When you’re an audience, all you’re doing is spending money and making someone else rich. How rich can you be, being an author? J.K. Rowling, before she wrote the Harry Potter book series, was so poor she didn’t have a toy for her baby daughter. Seven Harry Potter books and six movies later, she’s richer than the Queen of England!
Stop watching, reading, playing. MAKE! Write your own book (or start with an essay, or short story). Direct your own student film. Program your own videogame. I will pick my students’ own humble Mother’s Day Flash animation over the multi-million dollar Computer Animation of Toy Story 3, Shrek 4 or Alice in Wonderland because my students were the ones who did it, not a company with hundreds of computer servers and money to burn! Which leads to…

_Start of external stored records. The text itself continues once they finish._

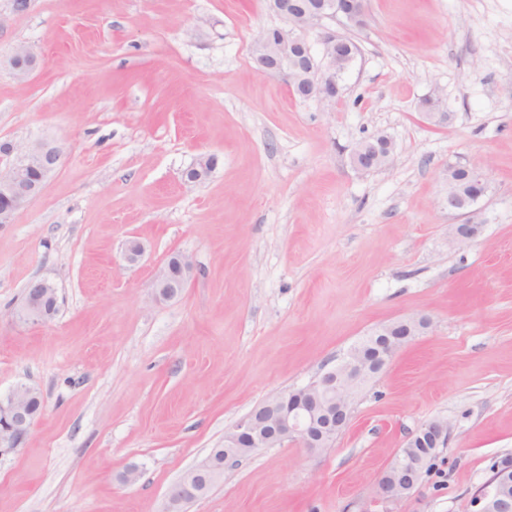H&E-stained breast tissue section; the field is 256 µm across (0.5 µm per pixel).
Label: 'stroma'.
<instances>
[{"label": "stroma", "instance_id": "obj_1", "mask_svg": "<svg viewBox=\"0 0 512 512\" xmlns=\"http://www.w3.org/2000/svg\"><path fill=\"white\" fill-rule=\"evenodd\" d=\"M280 23L263 0H0V58L23 44L44 62L24 79L0 67V142L64 150L0 226V395L44 400L0 457V512H164L237 422L410 316L429 328L332 448L259 449L186 512H470L512 456V0H368L329 106L255 72L256 37ZM436 97L440 125L424 115ZM380 134L389 164L357 169ZM205 155L215 167L185 182ZM454 163L488 183L482 231L461 245ZM174 252L194 273L154 300ZM35 279L57 286L59 311L17 322ZM431 420L451 426L433 470L409 499L376 502Z\"/></svg>", "mask_w": 512, "mask_h": 512}]
</instances>
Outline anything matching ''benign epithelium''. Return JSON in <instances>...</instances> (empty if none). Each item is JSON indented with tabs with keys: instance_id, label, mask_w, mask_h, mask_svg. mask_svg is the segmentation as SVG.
<instances>
[{
	"instance_id": "benign-epithelium-1",
	"label": "benign epithelium",
	"mask_w": 512,
	"mask_h": 512,
	"mask_svg": "<svg viewBox=\"0 0 512 512\" xmlns=\"http://www.w3.org/2000/svg\"><path fill=\"white\" fill-rule=\"evenodd\" d=\"M294 0H266L267 8L283 21L277 35L270 39L262 33L253 44L254 52L267 60L261 73L283 77L291 92L305 100L334 103L340 90L343 72L352 62L342 52V36L324 27L333 20L346 28L366 25L367 0H323L318 7L294 9ZM317 33L319 51L308 39ZM41 60L28 47L19 45L8 59L14 74L25 78L37 70ZM63 155L62 148L52 142L36 141L21 145L6 141L0 144V225L11 224L15 215L25 209L41 192L55 172ZM214 163L202 157L190 168L185 178L195 183L208 175ZM466 177L482 189L469 194L465 209H460L462 181H447L448 211L463 219L451 225V237L465 243L476 237L482 225L472 220L471 207L487 192L484 177L470 166ZM194 271L193 260L176 253L165 262L152 282L155 300H168L181 294ZM59 309L58 289L52 282L40 279L26 288L25 300L15 311V320L40 324L53 318ZM430 326L425 317L401 318L377 327L356 348L350 350L335 367L312 379L307 385L283 390L265 402L263 411L251 413L224 435V446L212 449L197 465L186 472L167 496L165 512H184L192 500L200 498L209 482L238 465L241 458L259 448L296 442L310 452L322 453L332 447L336 435L350 423L355 400L359 396L356 383L368 374H379L404 348L410 339ZM43 403L40 392L20 385L0 397V457L17 452L38 413L35 406ZM451 426L446 421L432 420L417 428L408 438L376 484V501L396 503L409 497L421 483V460L411 449L422 445L441 448L447 444ZM509 482L507 472L485 482L471 500L473 512H512V498L500 487Z\"/></svg>"
}]
</instances>
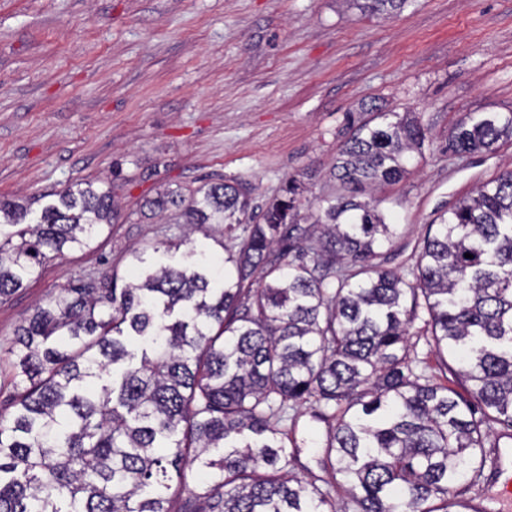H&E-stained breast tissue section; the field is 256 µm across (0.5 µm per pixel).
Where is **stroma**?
Returning <instances> with one entry per match:
<instances>
[{"mask_svg":"<svg viewBox=\"0 0 512 512\" xmlns=\"http://www.w3.org/2000/svg\"><path fill=\"white\" fill-rule=\"evenodd\" d=\"M418 113L432 133L410 174L378 190L398 226L388 268L405 271L441 216L512 169V143L443 153L468 112H512V0H410L385 18L346 0H0V196L32 216L82 179L111 183L120 214L0 301V348L35 306L179 240L174 212L142 218L167 188L228 179L255 205L300 187V212L332 198L346 114ZM324 425L302 414L299 473L321 474Z\"/></svg>","mask_w":512,"mask_h":512,"instance_id":"35a3bbf8","label":"stroma"}]
</instances>
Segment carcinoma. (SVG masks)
<instances>
[{"label":"carcinoma","instance_id":"obj_1","mask_svg":"<svg viewBox=\"0 0 512 512\" xmlns=\"http://www.w3.org/2000/svg\"><path fill=\"white\" fill-rule=\"evenodd\" d=\"M350 2L392 17L408 0ZM428 134L413 112L353 122L336 195L307 226L293 185L258 213L239 181L145 200L146 218L219 226L224 272L203 250L172 265L138 249L136 281L63 287L25 319L0 350L16 389L0 512H483L465 493L499 468L497 426L512 428V170L441 216L410 275L389 269L397 225L370 192L405 178ZM511 141V112H469L446 150ZM28 215L0 199V299L118 219L102 181ZM421 309L466 395L411 355ZM303 405L326 427L321 487L288 469Z\"/></svg>","mask_w":512,"mask_h":512}]
</instances>
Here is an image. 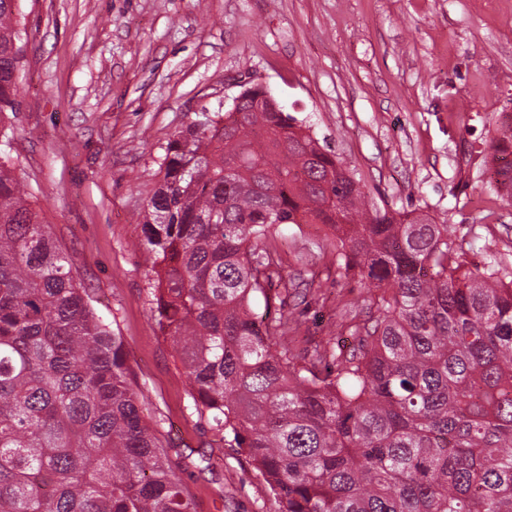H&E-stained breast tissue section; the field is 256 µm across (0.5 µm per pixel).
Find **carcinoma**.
I'll return each mask as SVG.
<instances>
[{
  "label": "carcinoma",
  "instance_id": "obj_1",
  "mask_svg": "<svg viewBox=\"0 0 512 512\" xmlns=\"http://www.w3.org/2000/svg\"><path fill=\"white\" fill-rule=\"evenodd\" d=\"M20 17V0H0V512H195L120 338L14 174ZM259 96L204 108L169 139L141 219L156 321L196 412L278 512H512V265L483 244L475 273L448 225L370 205ZM489 147L512 190V121ZM284 224L334 228L336 278L358 272L376 312L324 375L275 343L288 322L267 294L284 281L270 242Z\"/></svg>",
  "mask_w": 512,
  "mask_h": 512
}]
</instances>
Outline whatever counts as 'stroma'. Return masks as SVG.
I'll return each instance as SVG.
<instances>
[{"mask_svg": "<svg viewBox=\"0 0 512 512\" xmlns=\"http://www.w3.org/2000/svg\"><path fill=\"white\" fill-rule=\"evenodd\" d=\"M16 175L91 304L124 343L144 416L195 512H276L266 483L194 409L154 318L140 217L162 148L201 109L258 84L331 149L380 208L422 209L512 264V204L489 132L512 113V0H22ZM275 288L298 364L366 317L329 276L324 235L287 224Z\"/></svg>", "mask_w": 512, "mask_h": 512, "instance_id": "1", "label": "stroma"}]
</instances>
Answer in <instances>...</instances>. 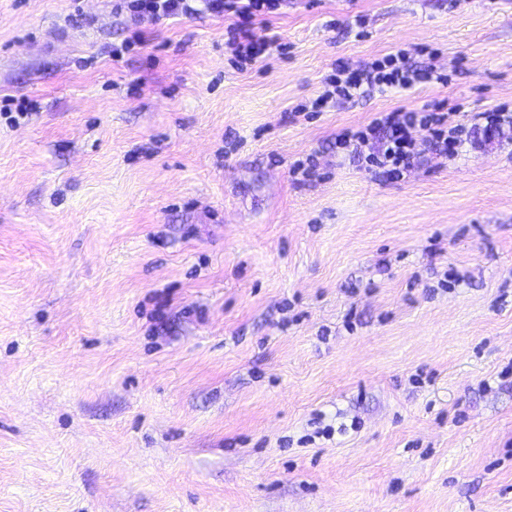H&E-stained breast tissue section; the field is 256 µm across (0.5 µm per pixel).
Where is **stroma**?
Here are the masks:
<instances>
[{
    "instance_id": "stroma-1",
    "label": "stroma",
    "mask_w": 512,
    "mask_h": 512,
    "mask_svg": "<svg viewBox=\"0 0 512 512\" xmlns=\"http://www.w3.org/2000/svg\"><path fill=\"white\" fill-rule=\"evenodd\" d=\"M78 3L0 0V512H512V134L479 118L512 0H283L244 69L209 16L113 61L125 17ZM416 46L447 84L308 111ZM436 104L458 156L336 149Z\"/></svg>"
}]
</instances>
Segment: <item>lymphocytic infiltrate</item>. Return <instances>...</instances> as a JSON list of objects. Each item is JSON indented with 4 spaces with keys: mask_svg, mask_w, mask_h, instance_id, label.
Here are the masks:
<instances>
[{
    "mask_svg": "<svg viewBox=\"0 0 512 512\" xmlns=\"http://www.w3.org/2000/svg\"><path fill=\"white\" fill-rule=\"evenodd\" d=\"M281 0H116L117 11L130 19L148 15L157 20L210 14L227 19L224 46L236 65H253L280 54L277 37L264 34L269 14L278 10ZM424 47L400 50L369 61L357 68L338 65L324 80L313 101L314 109L326 104L345 103L373 92L409 89L420 84L442 83L446 77L427 57ZM441 107L420 111L403 108L380 113L367 126L343 130L336 135V147L363 157L375 174L400 179L426 152L447 156L462 152L468 131L449 124Z\"/></svg>",
    "mask_w": 512,
    "mask_h": 512,
    "instance_id": "obj_1",
    "label": "lymphocytic infiltrate"
}]
</instances>
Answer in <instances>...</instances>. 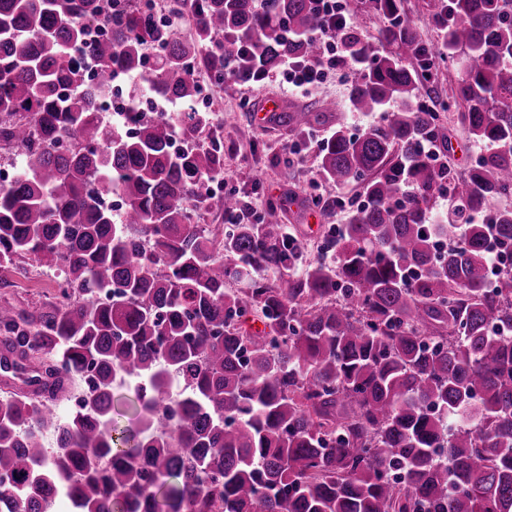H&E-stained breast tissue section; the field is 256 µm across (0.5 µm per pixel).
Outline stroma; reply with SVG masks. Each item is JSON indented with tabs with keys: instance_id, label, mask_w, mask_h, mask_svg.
I'll return each instance as SVG.
<instances>
[{
	"instance_id": "1",
	"label": "stroma",
	"mask_w": 512,
	"mask_h": 512,
	"mask_svg": "<svg viewBox=\"0 0 512 512\" xmlns=\"http://www.w3.org/2000/svg\"><path fill=\"white\" fill-rule=\"evenodd\" d=\"M457 76L456 67L440 64L432 82L420 87L417 99L446 108L448 137L454 146L447 156L448 166L461 172L483 153L484 147L469 138L458 120L459 108L453 103ZM202 88L209 95L211 118L218 125L216 134L224 153V179L213 182V189L228 185L247 196L259 211L267 202H283V231L297 239L308 260H315L327 235L333 227L345 223L349 210L342 207L323 212L313 206V198L343 197L357 203L361 200V190L355 185L341 188L320 180L317 153L300 157L290 152L293 142L304 139V131L284 123L263 122L258 118V111L271 99L282 100L288 113L319 111L326 99L346 102L347 75H332L303 95L289 94L287 84L276 70L268 78L250 84L245 95L232 80L219 87L206 82ZM56 283V276L42 273L36 267L29 282L0 288V299H9L19 308L28 309L52 299L58 292Z\"/></svg>"
}]
</instances>
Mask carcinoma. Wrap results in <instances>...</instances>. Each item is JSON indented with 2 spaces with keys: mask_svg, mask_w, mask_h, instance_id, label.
Masks as SVG:
<instances>
[{
  "mask_svg": "<svg viewBox=\"0 0 512 512\" xmlns=\"http://www.w3.org/2000/svg\"><path fill=\"white\" fill-rule=\"evenodd\" d=\"M254 2L174 0L161 21L134 0H0V148L22 165L0 184V271L65 281L42 308L0 303L19 384L0 395V512H512V270L488 258L489 235L512 244V208L487 209L512 196V0H440L438 49L401 0H364L395 52L336 31L351 110L397 109L357 135L338 117L321 146L320 176L363 196L329 262L306 260L273 201L255 224H197L242 205L208 187L224 155L201 144L198 75L224 83L226 42L246 47L249 81L322 52L312 0ZM461 50L459 120L486 151L454 174L425 150L448 154L447 123L414 98ZM146 70L178 110L132 134L106 123L113 78ZM178 131L190 146L175 151ZM445 190L448 220L432 224ZM108 191L125 197L119 223ZM78 388L84 408L61 417Z\"/></svg>",
  "mask_w": 512,
  "mask_h": 512,
  "instance_id": "obj_1",
  "label": "carcinoma"
}]
</instances>
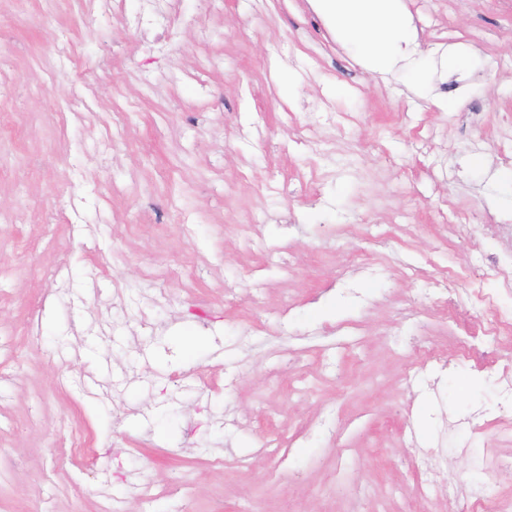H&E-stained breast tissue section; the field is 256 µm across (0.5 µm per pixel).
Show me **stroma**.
<instances>
[{
  "label": "stroma",
  "instance_id": "1",
  "mask_svg": "<svg viewBox=\"0 0 512 512\" xmlns=\"http://www.w3.org/2000/svg\"><path fill=\"white\" fill-rule=\"evenodd\" d=\"M399 9L423 92L313 0H0V512L512 495V430L466 423L501 371L456 352L512 312V0Z\"/></svg>",
  "mask_w": 512,
  "mask_h": 512
}]
</instances>
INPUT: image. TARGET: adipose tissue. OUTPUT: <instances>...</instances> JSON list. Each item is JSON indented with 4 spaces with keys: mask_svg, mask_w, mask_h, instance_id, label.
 Listing matches in <instances>:
<instances>
[{
    "mask_svg": "<svg viewBox=\"0 0 512 512\" xmlns=\"http://www.w3.org/2000/svg\"><path fill=\"white\" fill-rule=\"evenodd\" d=\"M318 10L336 23L349 47L378 70L397 65L403 49L415 40L397 0H316Z\"/></svg>",
    "mask_w": 512,
    "mask_h": 512,
    "instance_id": "obj_1",
    "label": "adipose tissue"
}]
</instances>
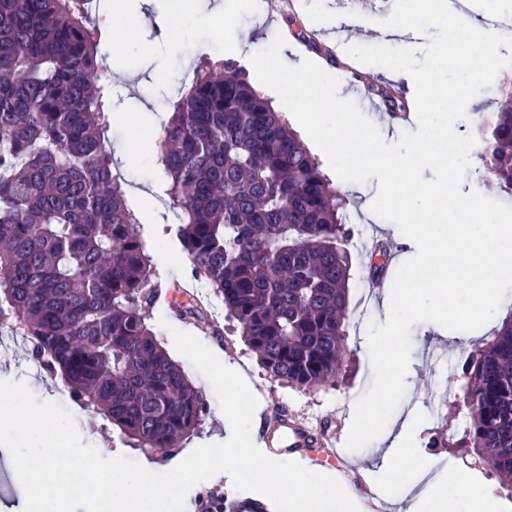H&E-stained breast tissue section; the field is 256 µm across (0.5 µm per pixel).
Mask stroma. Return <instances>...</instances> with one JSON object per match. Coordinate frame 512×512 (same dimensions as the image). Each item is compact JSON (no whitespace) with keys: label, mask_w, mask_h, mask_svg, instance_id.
I'll use <instances>...</instances> for the list:
<instances>
[{"label":"stroma","mask_w":512,"mask_h":512,"mask_svg":"<svg viewBox=\"0 0 512 512\" xmlns=\"http://www.w3.org/2000/svg\"><path fill=\"white\" fill-rule=\"evenodd\" d=\"M256 9L226 8L221 18L189 19L190 33L174 40L160 32L157 22L164 18L166 0H135L119 26H106L102 30L100 52L106 67L132 69L133 79L113 76L112 124L108 132L112 152V170L121 177L128 192L129 205L140 213L137 232L146 243L153 259L156 276L162 286L179 284L180 301L194 297L211 314L216 332H209L202 323L176 316L172 302L159 298L152 310L151 324L168 354H175L171 329H179L196 336L207 348L222 352L224 364L248 377L262 405L263 412L286 407L297 418H323L328 429L338 431L336 449L341 455L339 464H331L323 449L314 448L298 456L301 465L312 469H330L340 476L352 492L362 499V512H376V494L365 481L362 472L369 468L371 447L358 451L345 448L356 401L370 388L373 371L367 341V326L375 321L385 323L380 307L381 289L372 287L370 260L373 234H380L392 248L398 249L402 259H409L417 251L415 243L405 237L392 222L378 217H364L361 206L364 199L375 198L377 179L365 183V198H353L347 207V221L354 225L361 238L359 247L352 252L350 279V308L352 314L345 328L344 343L347 359L338 378L310 389L302 390L281 385L272 380L260 367L255 354L225 320L224 304L211 288L193 276L190 261L176 237L177 208L157 188V152L141 153L137 144L141 129L132 123L134 115L167 117L166 100L173 88L178 87L185 69L200 61L218 62L229 57L230 36L236 32L263 28L260 39L252 44L253 51L266 48L280 29H287L297 50L310 51L329 58L330 65L343 85L349 100L363 104L368 99V84L377 82L375 68L361 69L340 62L339 57L351 38L362 45H379L383 38L379 14L360 9L358 28L337 26L336 18L360 0H255ZM210 44L207 55L196 53L197 41ZM512 82V67L500 71L492 87L477 96L478 104L467 108L466 117L455 125L460 134H472L488 113L497 111L502 103L497 88ZM151 195L157 203L148 210L143 197ZM484 330L472 332L451 331L432 322L413 325L411 329L410 364L405 378V393L392 414L389 424L394 428L408 426V442L418 448L423 458L438 465L462 466L480 470L486 488L507 502L506 512H512V491L506 489L500 478L489 467L480 465L476 456L464 452L459 441L468 425L469 410L464 401L459 365L465 359L472 341L483 338ZM190 381L199 388L207 405V413L200 429L184 440V447L212 434L227 435L230 423L219 420L220 407L208 380L191 363H184ZM0 380L26 383L41 400L59 403L67 411L79 410L61 378H52L35 371L30 345L23 338H8L0 328ZM86 444L94 446L103 456L122 451L135 461H142L140 450L123 446L118 430L93 411H85ZM443 434L442 445L433 447L429 441L434 434Z\"/></svg>","instance_id":"1"}]
</instances>
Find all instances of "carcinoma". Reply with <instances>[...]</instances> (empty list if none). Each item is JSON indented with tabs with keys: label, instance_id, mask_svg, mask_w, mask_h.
<instances>
[{
	"label": "carcinoma",
	"instance_id": "carcinoma-1",
	"mask_svg": "<svg viewBox=\"0 0 512 512\" xmlns=\"http://www.w3.org/2000/svg\"><path fill=\"white\" fill-rule=\"evenodd\" d=\"M100 20L86 0H0V324L126 442L166 454L206 403L160 344V283L107 149ZM395 111L402 101L370 87ZM479 155L512 196V103ZM159 185L196 277L270 378L311 389L346 354L349 199L282 115L227 63L196 68L161 126ZM459 447L512 483V319L471 345Z\"/></svg>",
	"mask_w": 512,
	"mask_h": 512
}]
</instances>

8. Whatever you do, do it well. If you write a movie review, write the best movie review ever written. If you were submitting a science experiment, submit the best science experiment in your class, complete with charts and graphs. Don’t go for half-measures, don’t say, “that’s good enough.” Be tough on yourself and strive for perfection!
When running a race, no one wants to be in front at the start. They believe the guy in front “cuts the air” for everyone else behind him, making him tire faster. Near the end of the race, that’s when runners make their move, running faster to win the race.
However, Steve Prefontaine hated that strategy. When the race starts, he runs flat out, and gives it his all until the finish line. He doesn’t believe in half-measures, no sir!
In college, when we had to do PowerPoint presentations among our classmates, the teacher would welcome questions from the students after one student presents. They’d whisper among ourselves, “don’t ask any hard questions.”
Y’know what I’d do? I’d volunteer to be first, make a really kick-ass presentation complete with music, animation and video, then when my turn is finished, proceed to raise my hand and shoot holes in the presentations of my classmates.
Cruel? No! Why would I let my class settle for easy questions when no one will learn from each other’s mistakes? When we conspire to ask each other easy questions, we make a choice to be mediocre, easygoing students when we’ve been given a chance to work hard and learn a lot. I gave my classmates a hard time, but my questions forced them to think hard. After two or three meetings, you can bet the presentations improved drastically, in anticipation for my laser-guided take-no-prisoners questions.
Do you think you’re stupid? Do you think you’re talentless? How would you know? You haven’t really tried. Try first, succeed or fail, then maybe you can crawl back and admit you’re talentless, but not before you’ve tried. Even better, go for broke! Treat each homework, seatwork or groupwork like a Kamikaze attack. “I have nothing to lose, I have nothing to lose.”
I end by telling my class, my life is over. The world is yours. You’re going to be the future leaders, the makers and the shakers. You are going to write the next Harry Potter. You are going to be the next Brad Pitt, or the next Martin Scorsese, or the next Will Wright (The Sims), John Carmack (Doom and Quake), David Cage (Heavy Rain). If we meet again, it’s no longer as teacher and student. We meet as two civilians. I expect to whip out a piece of paper and a pen and ask for your autograph. Your autograph.
I ended by saying, it’s been a privilege. The class might clap, but I tell them, the applause is really for all of you, for completing the school year.